At one point, I had it in my head that when the Spartan Sprint came back around to Georgia, it would be the perfect time to come clean. Sometime after posting my 2015 Sprint results, I could talk about what happened last year. Well, that time came and went and I was still too much of a puss to write it.
So here we are, I am letting it out. It has sucked for me this whole time to live with it, and this post needed to happen.
If friends like Holly, like Melanie, and my partner Christian, have the balls to tell the truth no matter the consequences, then so can I.
I am going to see if I can get my results from that race removed from the Spartan pages and from Athlinks. If I can’t, then it will be reminder of what I did, and something that I never want to do again.

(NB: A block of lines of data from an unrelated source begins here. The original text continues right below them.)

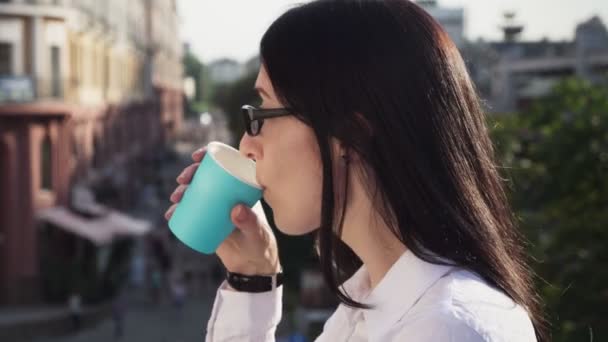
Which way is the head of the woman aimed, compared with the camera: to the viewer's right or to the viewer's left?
to the viewer's left

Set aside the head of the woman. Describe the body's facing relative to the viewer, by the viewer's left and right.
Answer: facing to the left of the viewer

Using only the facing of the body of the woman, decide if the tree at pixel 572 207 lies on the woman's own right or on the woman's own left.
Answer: on the woman's own right

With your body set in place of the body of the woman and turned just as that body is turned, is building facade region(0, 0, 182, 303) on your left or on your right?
on your right

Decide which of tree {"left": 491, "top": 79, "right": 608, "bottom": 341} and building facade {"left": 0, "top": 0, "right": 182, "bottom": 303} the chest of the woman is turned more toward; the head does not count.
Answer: the building facade
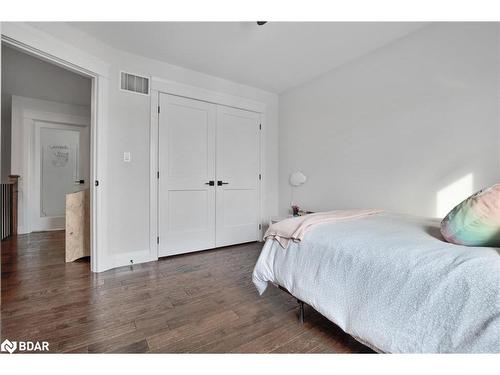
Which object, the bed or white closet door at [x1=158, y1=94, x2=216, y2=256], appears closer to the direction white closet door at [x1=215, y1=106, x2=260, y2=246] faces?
the bed

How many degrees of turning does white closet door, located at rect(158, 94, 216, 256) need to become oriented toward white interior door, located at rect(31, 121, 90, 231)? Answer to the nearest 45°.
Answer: approximately 180°

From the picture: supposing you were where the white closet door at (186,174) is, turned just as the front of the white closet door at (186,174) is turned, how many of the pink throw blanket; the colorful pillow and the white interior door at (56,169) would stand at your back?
1

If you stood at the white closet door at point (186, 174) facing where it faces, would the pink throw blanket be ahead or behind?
ahead

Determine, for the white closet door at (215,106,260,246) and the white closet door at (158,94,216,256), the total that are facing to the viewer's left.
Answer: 0

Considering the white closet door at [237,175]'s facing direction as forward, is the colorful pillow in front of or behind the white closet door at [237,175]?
in front

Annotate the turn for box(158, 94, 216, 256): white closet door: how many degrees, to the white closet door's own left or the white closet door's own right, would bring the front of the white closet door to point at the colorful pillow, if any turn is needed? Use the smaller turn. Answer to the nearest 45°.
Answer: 0° — it already faces it

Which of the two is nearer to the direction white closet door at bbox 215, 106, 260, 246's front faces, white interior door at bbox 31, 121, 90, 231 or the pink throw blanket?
the pink throw blanket

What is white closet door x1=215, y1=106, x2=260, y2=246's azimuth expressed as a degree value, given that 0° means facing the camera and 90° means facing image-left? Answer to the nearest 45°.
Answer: approximately 315°

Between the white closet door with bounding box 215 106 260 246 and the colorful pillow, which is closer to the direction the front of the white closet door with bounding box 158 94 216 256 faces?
the colorful pillow

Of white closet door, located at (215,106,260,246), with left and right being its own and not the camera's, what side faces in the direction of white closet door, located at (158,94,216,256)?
right

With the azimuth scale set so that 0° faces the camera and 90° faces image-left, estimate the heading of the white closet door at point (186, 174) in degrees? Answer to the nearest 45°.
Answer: approximately 315°
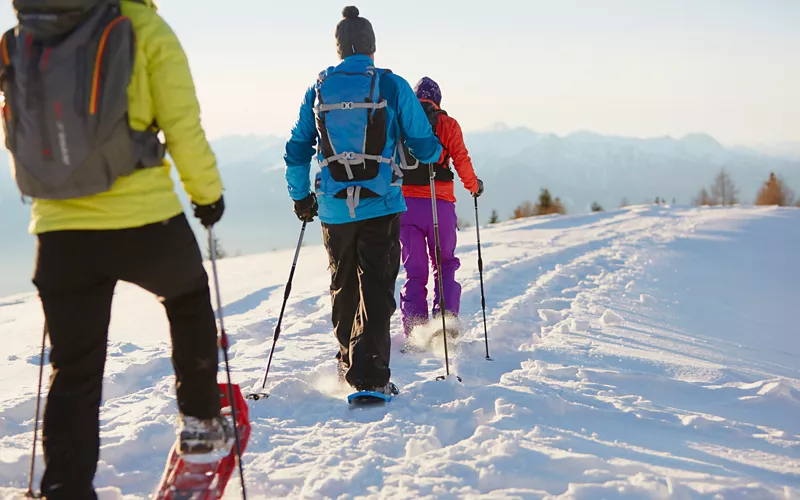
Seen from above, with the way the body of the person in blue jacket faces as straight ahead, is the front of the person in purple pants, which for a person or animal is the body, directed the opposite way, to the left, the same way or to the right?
the same way

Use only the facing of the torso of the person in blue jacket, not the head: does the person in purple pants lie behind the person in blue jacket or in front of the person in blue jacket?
in front

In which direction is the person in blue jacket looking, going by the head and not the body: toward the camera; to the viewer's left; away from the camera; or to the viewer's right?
away from the camera

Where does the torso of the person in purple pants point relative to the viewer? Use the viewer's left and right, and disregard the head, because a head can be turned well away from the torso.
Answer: facing away from the viewer

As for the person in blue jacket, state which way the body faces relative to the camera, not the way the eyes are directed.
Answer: away from the camera

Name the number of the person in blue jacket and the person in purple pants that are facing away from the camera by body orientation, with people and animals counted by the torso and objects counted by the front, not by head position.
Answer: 2

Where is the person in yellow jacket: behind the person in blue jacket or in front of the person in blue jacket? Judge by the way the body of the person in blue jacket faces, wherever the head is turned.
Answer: behind

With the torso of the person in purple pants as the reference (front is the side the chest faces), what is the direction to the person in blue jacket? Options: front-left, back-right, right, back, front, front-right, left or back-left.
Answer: back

*Editor’s note – I received the email below from The OCR World Championships around 6:00pm EST, the same day this blog post went up. I understand and accept their decision.
In reading your recent editorial on Obstacle Racing Media entitled, “I Cheated”, it has now been brought to my attention that you knowingly submitted results to prove your qualification for the 2014 OCR World Championships that were obtained under false pretenses, having openly admitted to cheating during the race in question.
While I certainly commend you for coming forward publicly at this time to be open and honest with what occurred during that race and your choice to submit those results to us as proof of your qualification, we would be remiss to simply allow this to pass by without consequence. If our sport is to continue to grow and evolve, we must rely on race organizations and athletes to enforce and follow the rules that are set in place.
To that end, due to the fact that you chose to submit qualifying results for the 2014 OCR World Championships in which you knowingly cheated to obtain the given result, we will be disqualifying your result from the 2014 OCR World Championships and you will no longer be listed as a finisher.